-- Start of Extract --

PagerDuty Blog

How to effectively analyze an incident

Learning from an incident, like any complex subject, is going to require some effort. How does one even get started in analyzing it all in an efficient, effective manner?

Permission to Iterate

The first thing to know is that incident analysis is iterative; we can’t just make sense of all the data at once. We must acknowledge that investigators will often start with no prior knowledge—or perhaps a cursory knowledge—of the event, which deepens as more reading, interviewing, and question-asking occurs. It is, therefore, important to give yourself (and others!) permission to get things wrong, change your mind, or learn entirely new things. This is part of the process of reconstructing an incident and we’ll touch on this idea a few times as we move through the steps below.

Getting Familiar

You’ve collected the data and likely got a very rough timeline for the incident in your head. It’s worth getting this timeline out of your head, so it can be shared with others to clarify and expand upon. We suggest doing this by building a narrative timeline that’s guided by the understanding that you’ve built up so far. Start to tell the story of the event by identifying high level plot points, like when a problem was identified, how the information was acquired and shared, what fixes were employed, and when resolution was achieved.
Many investigators do this by compiling the data in a document by selecting, highlighting, bolding, cutting/pasting quotes or key pieces of information. If you are working from a transcript you might add codes or tags to flag their meaning. In doing so, you’re doing more than collecting data. You’re building an engaging story to later tell your organization!

-- End of Extract --

Parts of the exercise —
1/ According to the blog post, what might investigators add when working from a transcript?
2/ From the blog post, copy out the passage starting with "Permission to Iterate" and going on through "the steps below.".
The records are separate material and not part of the blog post.

-- Start of Dataset extract --

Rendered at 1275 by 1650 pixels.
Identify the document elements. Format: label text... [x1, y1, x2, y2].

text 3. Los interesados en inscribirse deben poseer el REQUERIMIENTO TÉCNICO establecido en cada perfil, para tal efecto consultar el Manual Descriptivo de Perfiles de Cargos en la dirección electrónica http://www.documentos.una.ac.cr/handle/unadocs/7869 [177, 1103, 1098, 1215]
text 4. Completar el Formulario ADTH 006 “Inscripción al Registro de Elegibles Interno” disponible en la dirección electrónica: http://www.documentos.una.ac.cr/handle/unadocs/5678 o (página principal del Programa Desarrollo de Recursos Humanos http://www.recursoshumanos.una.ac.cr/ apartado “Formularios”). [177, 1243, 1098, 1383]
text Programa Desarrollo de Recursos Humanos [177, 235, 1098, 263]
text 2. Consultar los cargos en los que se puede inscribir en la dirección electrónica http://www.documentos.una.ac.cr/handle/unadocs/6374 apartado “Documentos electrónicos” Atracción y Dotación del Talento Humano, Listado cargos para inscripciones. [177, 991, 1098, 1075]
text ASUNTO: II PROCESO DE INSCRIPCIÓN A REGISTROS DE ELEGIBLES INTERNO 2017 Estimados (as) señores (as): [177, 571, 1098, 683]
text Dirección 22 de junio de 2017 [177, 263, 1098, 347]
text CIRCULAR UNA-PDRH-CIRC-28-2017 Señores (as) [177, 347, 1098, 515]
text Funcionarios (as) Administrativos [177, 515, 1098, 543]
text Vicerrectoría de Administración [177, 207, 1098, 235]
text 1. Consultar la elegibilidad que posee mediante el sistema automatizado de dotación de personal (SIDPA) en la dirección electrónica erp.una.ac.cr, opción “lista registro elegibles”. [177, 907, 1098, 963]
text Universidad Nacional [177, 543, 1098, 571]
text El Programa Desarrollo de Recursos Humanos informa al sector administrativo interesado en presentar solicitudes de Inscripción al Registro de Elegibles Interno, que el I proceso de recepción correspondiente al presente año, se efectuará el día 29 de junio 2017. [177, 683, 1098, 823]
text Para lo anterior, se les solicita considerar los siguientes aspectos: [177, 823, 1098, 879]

-- End of Dataset extract --

Answers per task —
1/ Codes or tags to flag their meaning.

2/
Permission to Iterate

The first thing to know is that incident analysis is iterative; we can’t just make sense of all the data at once. We must acknowledge that investigators will often start with no prior knowledge—or perhaps a cursory knowledge—of the event, which deepens as more reading, interviewing, and question-asking occurs. It is, therefore, important to give yourself (and others!) permission to get things wrong, change your mind, or learn entirely new things. This is part of the process of reconstructing an incident and we’ll touch on this idea a few times as we move through the steps below.